A function $f$ between two CPOs $M$, $N$ is continuous, if it is monotone and for all chains $d_0 \leq d_1 \leq d_2 \leq \dots$ we have

$$f(\bigsqcup_{i \in \mathbb{N}} d_i) = \bigsqcup_{i \in \mathbb{N}} f(d_i).$$

I want to give my readers a good intuition about the meaning of these definitions. However, I don't have one I could write down. Following Glynn Winskel in his book »The Formal Semantics of Programming Languages« (1993), $a \leq b$ has to be read as $a$ approximates $b$ (page 72), meaning $b$ has at least as much information as $a$. This leads to monotone functions reflecting more information about the input in more information about the output (page 122). This is somewhat understandable for me. However, the explanation of continuity is not clear for me:

As we shall see, that computable functions should be continuous follows from the idea that the appearance of a unit of information in the output of a computable function should only depend on the presence of finitely many units of information in the input.

(page 73)

This is still unclear to me after reading the stream example in section 8.2 (pages 121–123), or this answer.

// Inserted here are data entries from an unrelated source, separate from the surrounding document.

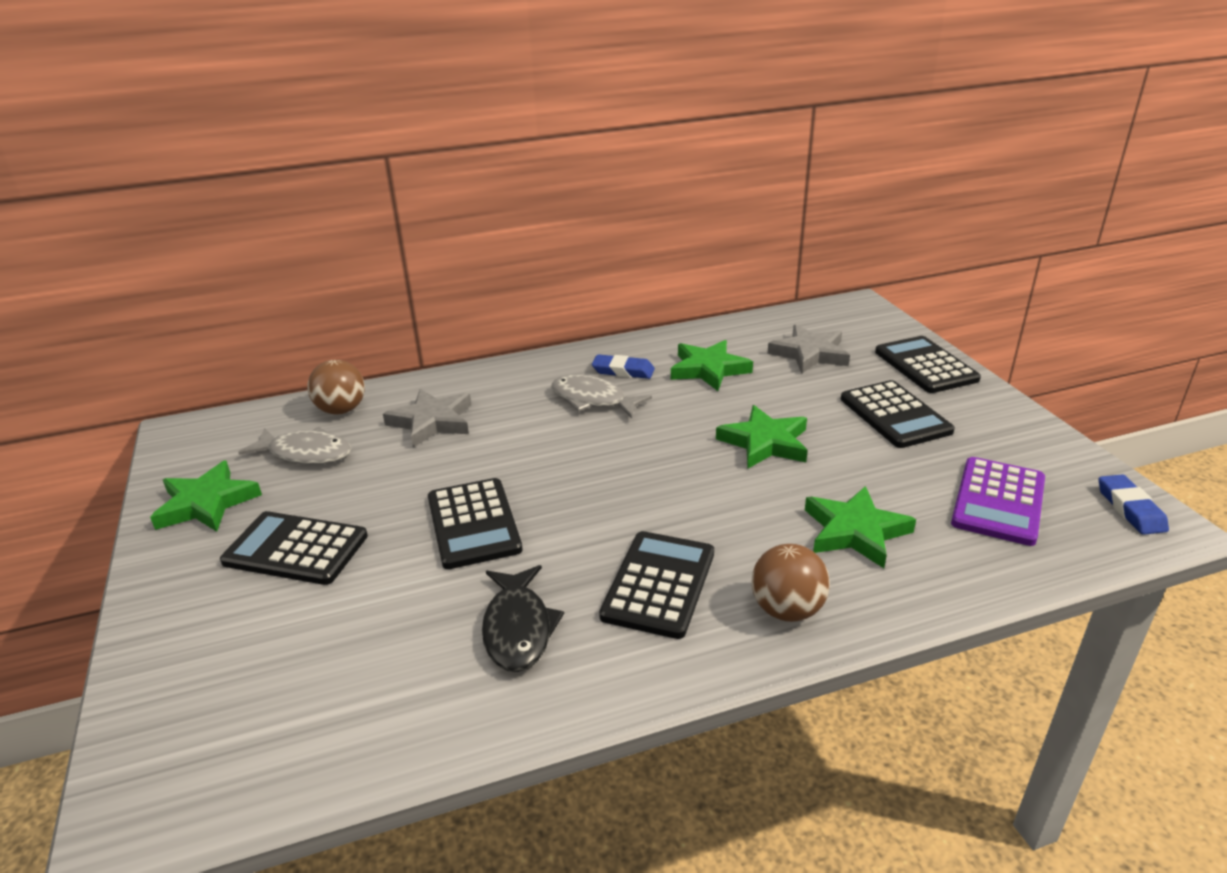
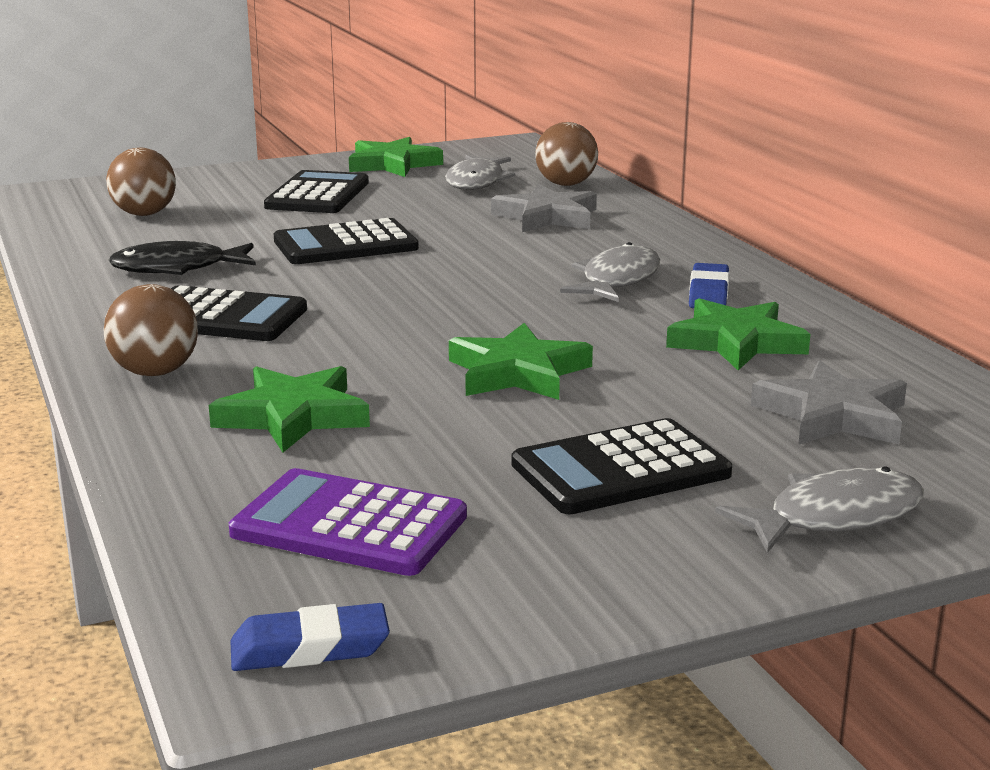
camera: 85 degrees right, 10 degrees down
(304, 682) = (144, 214): none -> brown ball
(925, 366) = (834, 517): black calculator -> grey fish

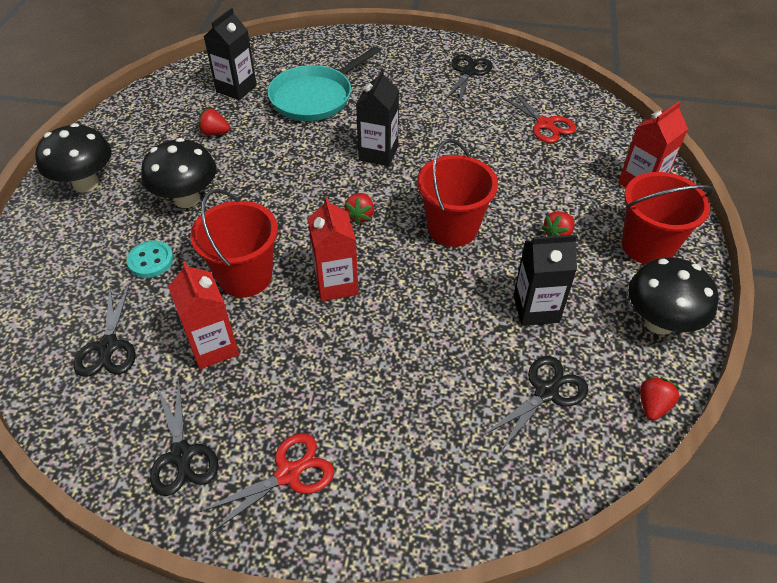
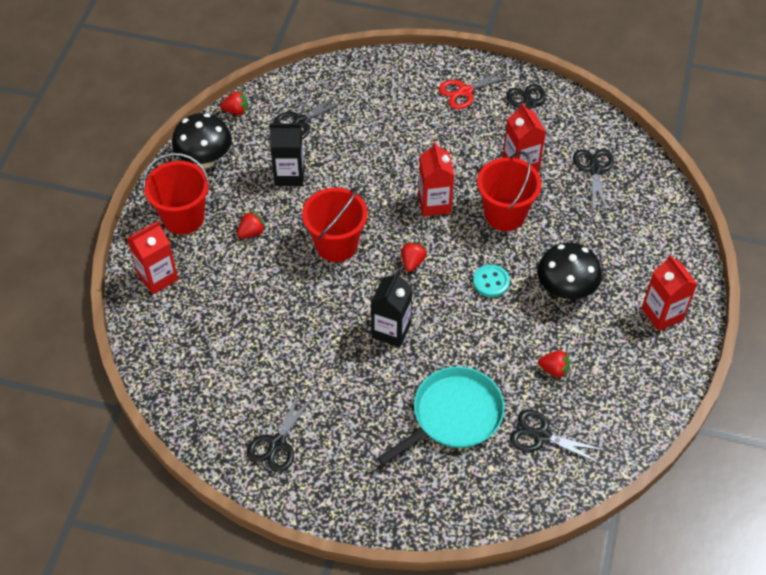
camera: 175 degrees left, 5 degrees up
(86, 184) = (662, 314): black mushroom -> red carton
(151, 260) = (582, 233): turquoise button -> turquoise button (491, 282)
(236, 88) = (541, 436): black carton -> black scissors
(545, 124) = (218, 356): red scissors -> none
(653, 405) = (236, 111): red strawberry -> red strawberry turned 120 degrees counterclockwise

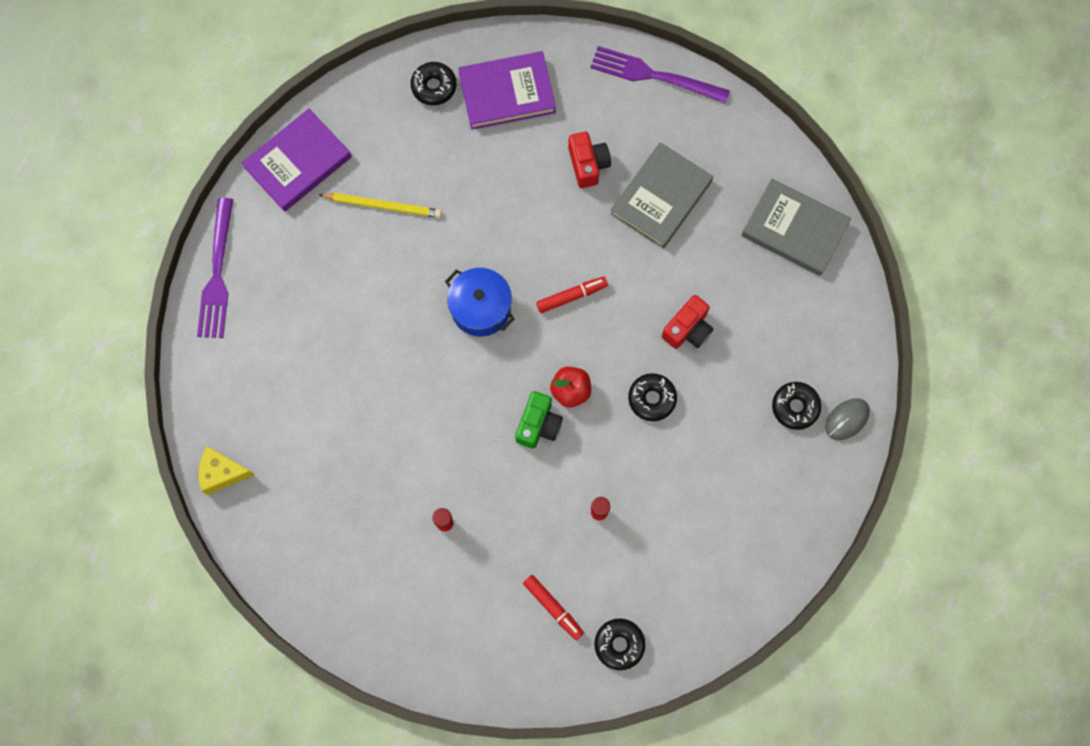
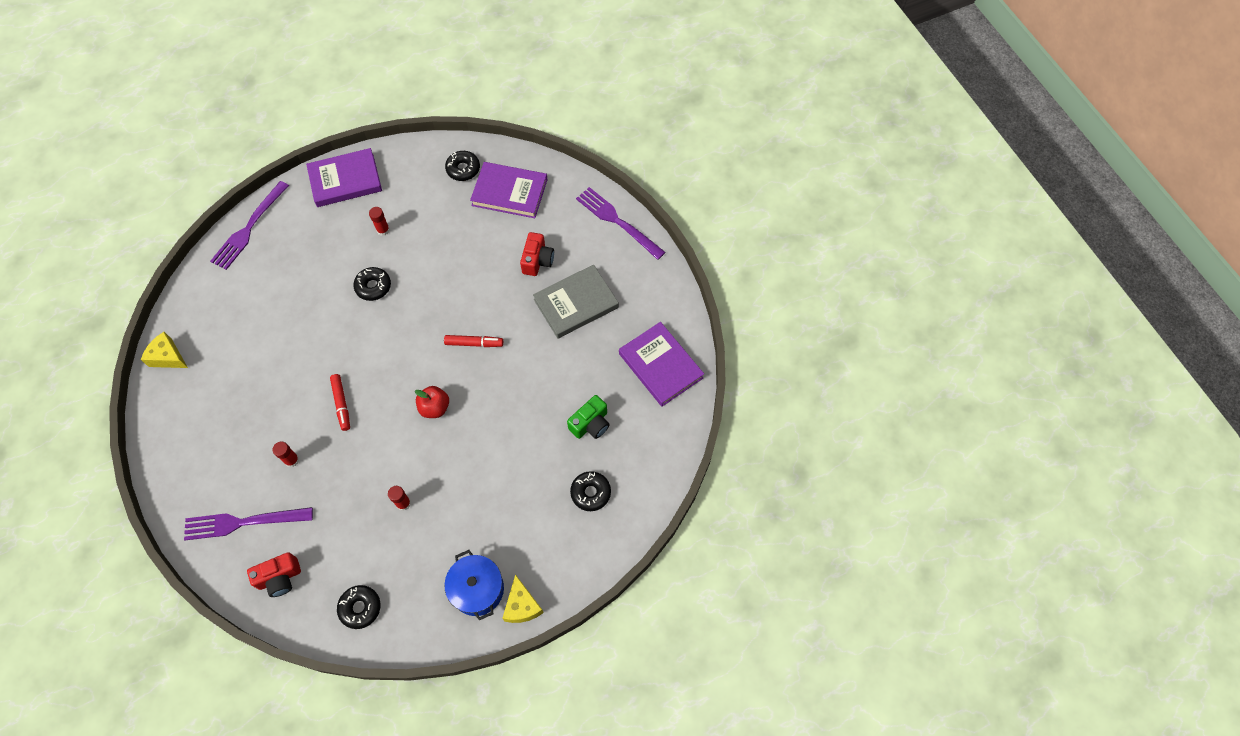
camera: 25 degrees right, 10 degrees down
(383, 206) = (383, 230): yellow pencil -> red glue stick
(433, 617) = (243, 522): none -> purple fork
(481, 308) = (407, 324): blue pot -> blue pot (477, 589)
(538, 425) = (398, 421): green camera -> green camera (590, 424)
(553, 608) = (329, 557): red marker -> red marker (341, 404)
(652, 399) = (489, 439): black donut -> black donut (373, 286)
(688, 329) = (543, 402): red camera -> red camera (280, 578)
(788, 560) = (522, 606): none -> yellow cheese
(794, 229) = (660, 366): grey book -> purple book
(847, 419) = (625, 520): grey mouse -> none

So my final question is: How do I convince my readers that computable functions are continuous? Why is there no computable function which is not continuous?

It would be nice if you can give me answers/examples which do not require the rigorous introduction of computability or fix-point theory, since I do not want to focus on those things. Also it would be great if it is not necessary to know the lambda calculus and its denotational semantics in advance, because I want to (and have to) introduce monotonicity and continuity before them.

EDIT: By computable I mean Turing-computable. Please correct me if I misunderstand Winskels definition of computable on page 337, since it is not explicitly defined as Turing-computable but in an equivalent (at least in my eyes) manner.

Also I want to point out another source I found which tries to explain my problem. But still I don't understand its example, since it is basically the same as the stream example from Winskel.

EDIT 2: It would also be a good start in helping me to understand the matter to show that every computable function is monotone, i.e. there exists no non-monotone computable function.